Did you hear that Apple is now the world’s most valuable company? Nintendo investors also heard, and when they looked Nintendo’s recent performance, recent 3DS price cut and slumping overall sales, they made the okay face.
Investors are hoping that Nintendo president Satoru Iwata goes back on his firm promise to only make games for Nintendo consoles. Or at least buy into the mobile/smartphone world.
“Smartphones are the new battlefield for the gaming industry,” said Masamitsu Ohki, a fund manager Stats Investment Management. “Nintendo should try to either buy its way into this platform or develop something totally new.”
The only recent jump in shares came when news of a Pokemon game for iOS and Android hit. Bloomberg said it hit a four-month high that day, but then quickly dropped again when Nintendo said there was no change in strategy for them.
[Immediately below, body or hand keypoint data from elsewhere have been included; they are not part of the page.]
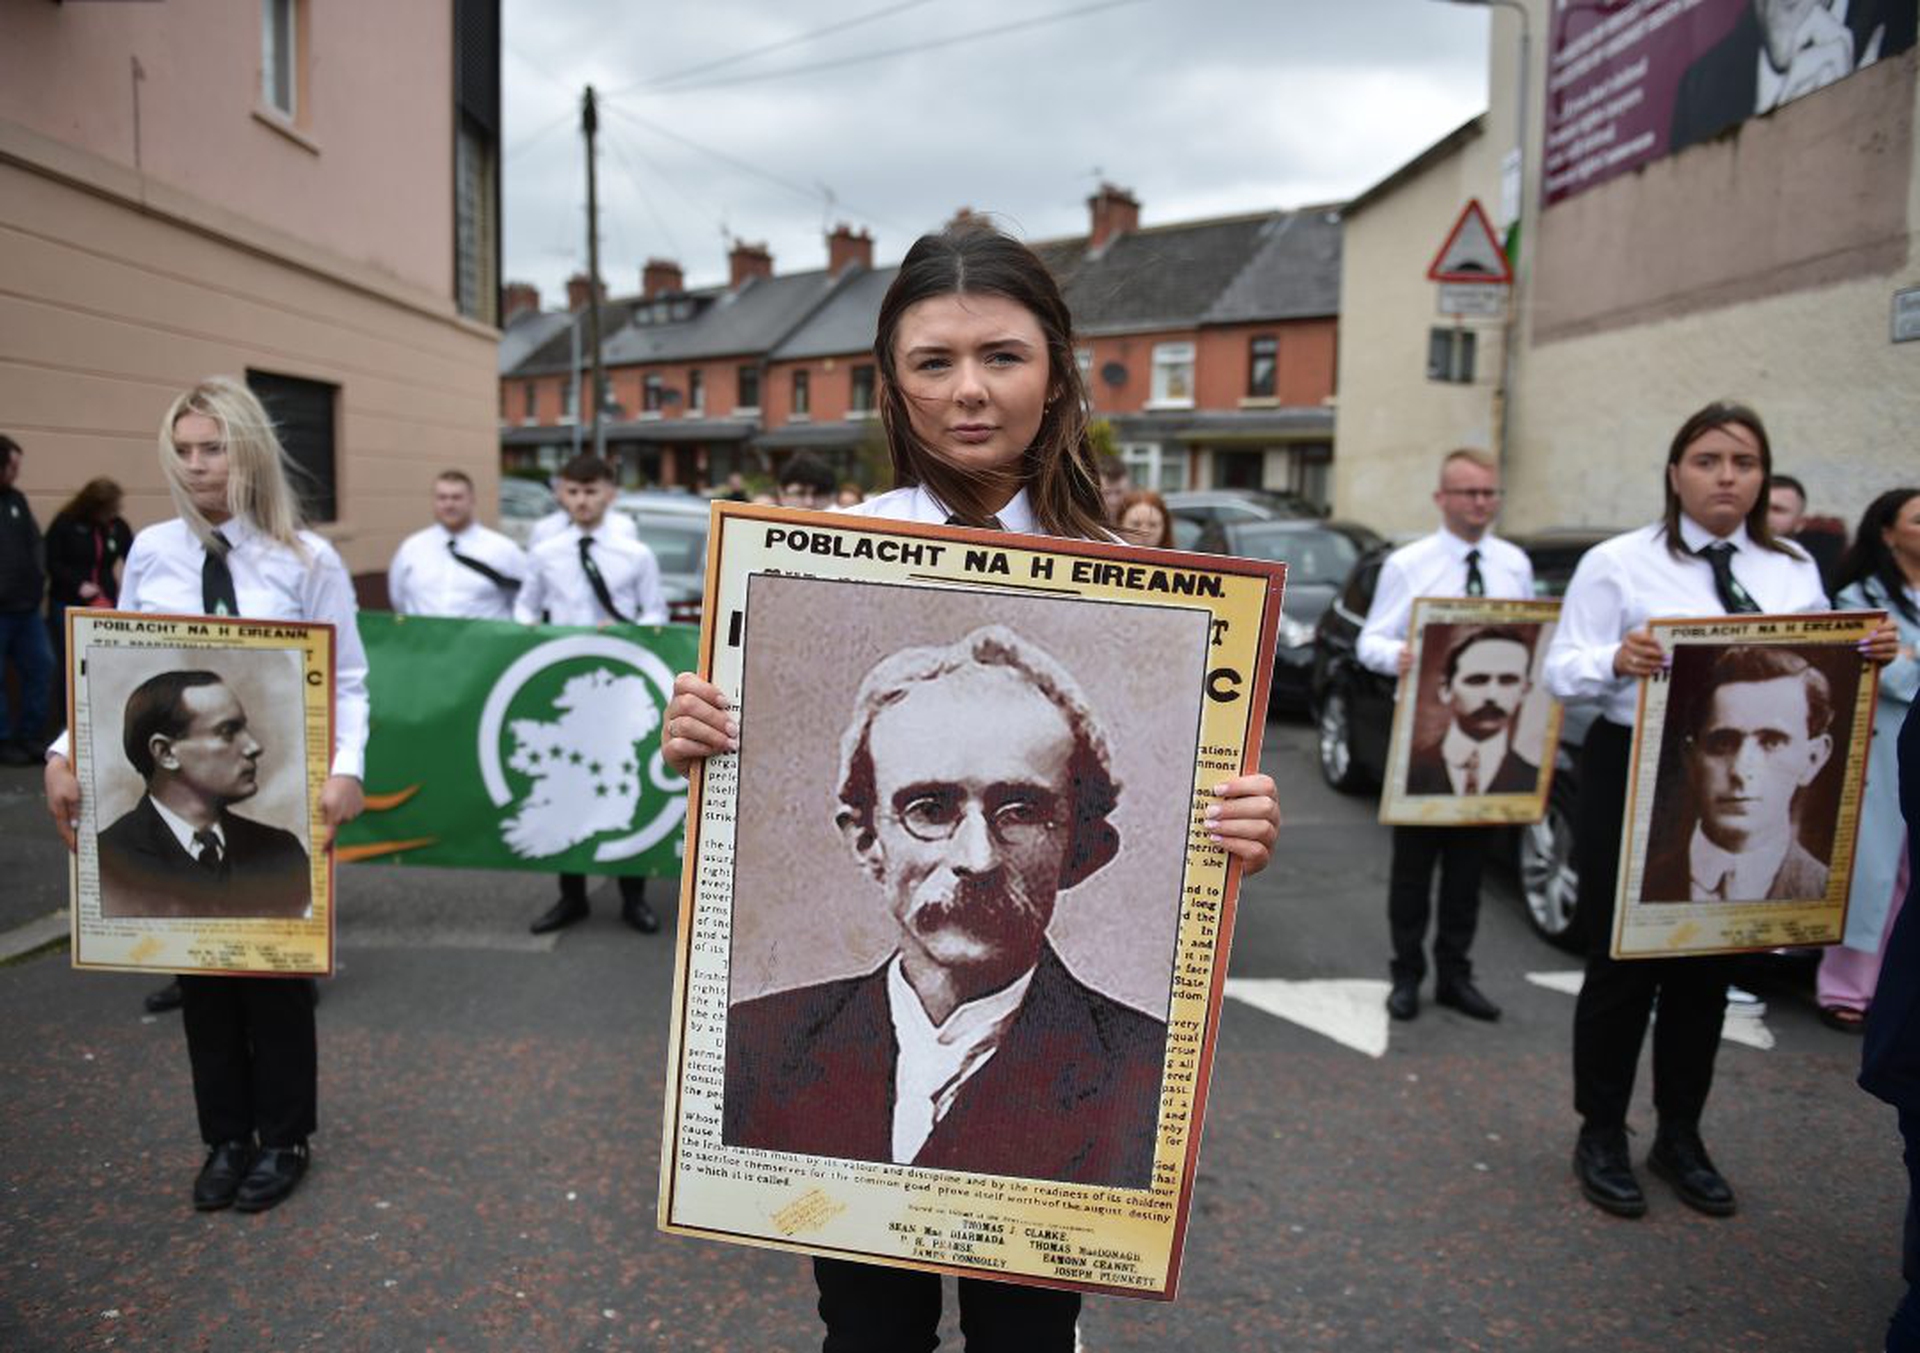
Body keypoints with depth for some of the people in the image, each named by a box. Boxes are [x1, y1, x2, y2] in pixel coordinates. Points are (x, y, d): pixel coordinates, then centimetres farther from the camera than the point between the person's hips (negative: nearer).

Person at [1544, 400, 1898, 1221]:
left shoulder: (1796, 574, 9)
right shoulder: (1618, 563, -3)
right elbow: (1562, 671, -9)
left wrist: (1866, 659, -12)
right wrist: (1617, 661, -29)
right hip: (1633, 779, -4)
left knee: (1707, 968, 13)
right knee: (1622, 964, 4)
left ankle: (1680, 1138, 30)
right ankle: (1601, 1137, 21)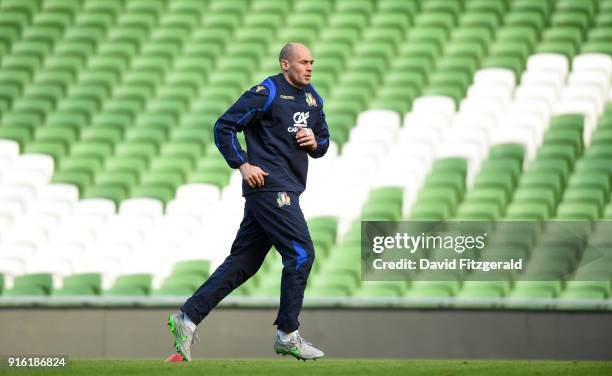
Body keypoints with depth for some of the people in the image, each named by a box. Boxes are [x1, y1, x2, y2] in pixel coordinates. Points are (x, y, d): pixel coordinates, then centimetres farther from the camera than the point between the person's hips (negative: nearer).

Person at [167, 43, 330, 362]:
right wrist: (243, 165, -15)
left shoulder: (313, 98, 17)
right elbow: (224, 127, -7)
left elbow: (323, 141, 25)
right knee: (301, 253, -12)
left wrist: (315, 143, 1)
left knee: (242, 263, 8)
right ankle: (287, 335, -4)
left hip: (287, 189, 8)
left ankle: (188, 317, 11)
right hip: (269, 184, -8)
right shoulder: (267, 93, -8)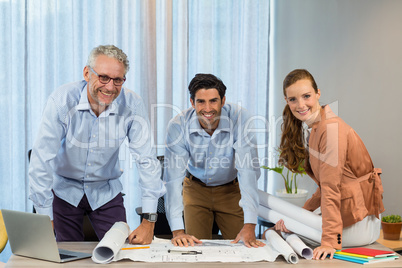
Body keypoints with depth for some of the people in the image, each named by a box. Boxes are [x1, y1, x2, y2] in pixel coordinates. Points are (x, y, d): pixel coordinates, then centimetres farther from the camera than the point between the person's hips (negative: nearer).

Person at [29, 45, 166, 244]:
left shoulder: (132, 105, -18)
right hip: (65, 189, -1)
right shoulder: (62, 100, -23)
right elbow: (42, 160, -23)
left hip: (106, 192, 1)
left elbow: (146, 160, -16)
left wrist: (149, 221, -20)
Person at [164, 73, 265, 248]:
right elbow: (173, 178, -28)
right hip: (195, 189, 0)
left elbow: (248, 171, -32)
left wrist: (249, 225, -41)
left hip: (231, 189, 0)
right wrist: (177, 230, -38)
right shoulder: (178, 126, -26)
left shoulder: (240, 119, -28)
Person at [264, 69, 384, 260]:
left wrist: (330, 241, -26)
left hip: (359, 223, -9)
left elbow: (331, 187, -24)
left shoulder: (331, 129, -19)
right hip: (345, 215, 9)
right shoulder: (315, 128, 10)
“Nintendo should aggressively make acquisitions or increase returns to its shareholders,” said Ii, president of Tokyo-based Commons Asset Management, which held 2,200 Nintendo shares as of February. “It’s management’s task to consider how to make use of the cash.”
I get it. People are Angry Bird-ing everywhere, iThings are flying off shelves and Apple is raking in cash. Meanwhile, Nintendo is already dropping the price of the 3DS and no one is buying games. Nintendo, I’d buy the f*ck out of some iOS Mario games. Just saying.